FA-IQ reached out to advisors to ask: What’s a piece of advice you have for young advisors entering the industry?
Jon Ekoniak is a managing partner of Bordeaux Wealth Advisors. Ekoniak, based in Menlo Park, California, has been in the financial services industry 12 years. His firm’s client assets total $4.1 billion.
“For potential FAs considering wealth management, the foremost advice is to ensure this is the right industry for you. As a Wealth Advisor, you are potentially guiding someone’s financial future, so there is a tremendous amount of responsibility in this role,” Ekoniak said.
“There are very few things as important to a family as their overall wealth, especially considering how hard they likely worked to accumulate it. Secondly, one needs to determine if this is a job or a career. If it is a job, there are plenty of financial advisory firms that need tactical workers. To determine if this is a career for you, here are some questions to ponder:
- Do you manage your own finances now? (Do you maintain a budget, compile a net worth report, file your own taxes, research and make educated investment decisions, etc.?)
- Do you truly care about the outcome of people’s financial lives? ([For example,] Will you take their calls on the weekend?)
- Are you a lifelong learner? (Are you continually reading and researching topics for which you are passionate?

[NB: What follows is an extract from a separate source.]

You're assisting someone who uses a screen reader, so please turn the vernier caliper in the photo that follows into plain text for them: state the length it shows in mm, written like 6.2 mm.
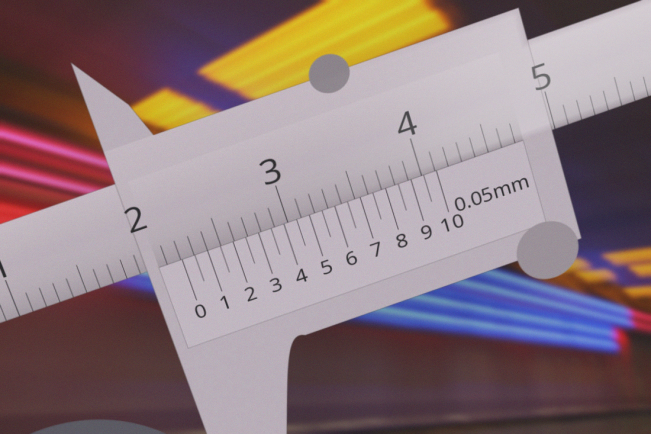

Are you passionate about personal finance?)”
Luke Neumann is a wealth planner at Crestwood Advisors. Neumann, based in Boulder, Colorado, has been in the industry nine years. His team’s client assets total $200 million.
“Join a firm that genuinely cares about its clients! You’ll learn more, become a better advisor, and probably have more fun while doing so. Firms that care about their clients will have high growth and high client retention rates — look for this as you evaluate your job opportunities. Perhaps most importantly for young advisors, these firms will care more about the advisors they are putting in front of their clients, meaning more focus on your professional development,” Neumann said.
“Once hired, empathize with your clients! Your clients are great people looking to you as their trusted advisor. You have to earn that trust through hard work, honesty, and subject matter expertise. You don’t have to know everything — but you do have to be prepared to work through every problem they bring to you and resource the client effectively. Being an empathetic advisor is not always a straightforward job — but it is rewarding and can give back more than you put in,” he added.